* JOB ITEM *
Please transcribe each of the records exactly as given.

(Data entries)

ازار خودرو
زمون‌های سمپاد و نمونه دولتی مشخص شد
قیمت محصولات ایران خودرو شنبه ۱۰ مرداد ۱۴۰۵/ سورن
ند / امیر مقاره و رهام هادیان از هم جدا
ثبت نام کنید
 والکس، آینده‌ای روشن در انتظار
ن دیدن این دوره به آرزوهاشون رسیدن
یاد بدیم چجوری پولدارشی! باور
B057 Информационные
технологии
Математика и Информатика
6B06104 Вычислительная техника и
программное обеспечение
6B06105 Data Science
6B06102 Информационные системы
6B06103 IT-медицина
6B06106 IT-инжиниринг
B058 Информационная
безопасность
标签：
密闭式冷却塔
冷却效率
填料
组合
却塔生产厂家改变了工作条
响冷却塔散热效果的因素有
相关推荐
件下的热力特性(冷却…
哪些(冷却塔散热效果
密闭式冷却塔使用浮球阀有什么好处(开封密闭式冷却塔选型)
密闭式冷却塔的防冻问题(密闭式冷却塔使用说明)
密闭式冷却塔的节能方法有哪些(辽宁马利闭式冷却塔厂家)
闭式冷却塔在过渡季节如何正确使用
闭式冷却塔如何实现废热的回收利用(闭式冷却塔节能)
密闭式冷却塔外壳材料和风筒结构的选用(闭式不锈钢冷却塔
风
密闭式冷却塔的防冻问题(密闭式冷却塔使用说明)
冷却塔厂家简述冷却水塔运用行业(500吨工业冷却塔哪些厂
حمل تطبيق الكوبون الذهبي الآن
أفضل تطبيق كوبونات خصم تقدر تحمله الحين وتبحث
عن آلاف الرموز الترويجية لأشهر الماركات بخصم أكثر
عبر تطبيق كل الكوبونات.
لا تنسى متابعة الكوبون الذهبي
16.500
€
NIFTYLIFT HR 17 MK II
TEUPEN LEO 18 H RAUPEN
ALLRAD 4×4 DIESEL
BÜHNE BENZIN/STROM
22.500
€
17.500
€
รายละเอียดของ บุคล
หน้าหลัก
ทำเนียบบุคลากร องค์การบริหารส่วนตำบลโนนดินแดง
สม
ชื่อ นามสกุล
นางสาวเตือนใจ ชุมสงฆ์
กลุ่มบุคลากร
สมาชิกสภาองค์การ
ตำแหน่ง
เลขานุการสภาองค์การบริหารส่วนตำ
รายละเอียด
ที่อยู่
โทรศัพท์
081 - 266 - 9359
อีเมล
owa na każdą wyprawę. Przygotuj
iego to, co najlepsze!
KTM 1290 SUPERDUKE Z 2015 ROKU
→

* OUTPUT BELOW *
ازار خودرو
زمون‌های سمپاد و نمونه دولتی مشخص شد
قیمت محصولات ایران خودرو شنبه ۱۰ مرداد ۱۴۰۵/ سورن
ند / امیر مقاره و رهام هادیان از هم جدا
ثبت نام کنید
 والکس، آینده‌ای روشن در انتظار
ن دیدن این دوره به آرزوهاشون رسیدن
یاد بدیم چجوری پولدارشی! باور
B057 Информационные
технологии
Математика и Информатика
6B06104 Вычислительная техника и
программное обеспечение
6B06105 Data Science
6B06102 Информационные системы
6B06103 IT-медицина
6B06106 IT-инжиниринг
B058 Информационная
безопасность
标签：
密闭式冷却塔
冷却效率
填料
组合
却塔生产厂家改变了工作条
响冷却塔散热效果的因素有
相关推荐
件下的热力特性(冷却…
哪些(冷却塔散热效果
密闭式冷却塔使用浮球阀有什么好处(开封密闭式冷却塔选型)
密闭式冷却塔的防冻问题(密闭式冷却塔使用说明)
密闭式冷却塔的节能方法有哪些(辽宁马利闭式冷却塔厂家)
闭式冷却塔在过渡季节如何正确使用
闭式冷却塔如何实现废热的回收利用(闭式冷却塔节能)
密闭式冷却塔外壳材料和风筒结构的选用(闭式不锈钢冷却塔
风
密闭式冷却塔的防冻问题(密闭式冷却塔使用说明)
冷却塔厂家简述冷却水塔运用行业(500吨工业冷却塔哪些厂
حمل تطبيق الكوبون الذهبي الآن
أفضل تطبيق كوبونات خصم تقدر تحمله الحين وتبحث
عن آلاف الرموز الترويجية لأشهر الماركات بخصم أكثر
عبر تطبيق كل الكوبونات.
لا تنسى متابعة الكوبون الذهبي
16.500
€
NIFTYLIFT HR 17 MK II
TEUPEN LEO 18 H RAUPEN
ALLRAD 4×4 DIESEL
BÜHNE BENZIN/STROM
22.500
€
17.500
€
รายละเอียดของ บุคล
หน้าหลัก
ทำเนียบบุคลากร องค์การบริหารส่วนตำบลโนนดินแดง
สม
ชื่อ นามสกุล
นางสาวเตือนใจ ชุมสงฆ์
กลุ่มบุคลากร
สมาชิกสภาองค์การ
ตำแหน่ง
เลขานุการสภาองค์การบริหารส่วนตำ
รายละเอียด
ที่อยู่
โทรศัพท์
081 - 266 - 9359
อีเมล
owa na każdą wyprawę. Przygotuj
iego to, co najlepsze!
KTM 1290 SUPERDUKE Z 2015 ROKU
→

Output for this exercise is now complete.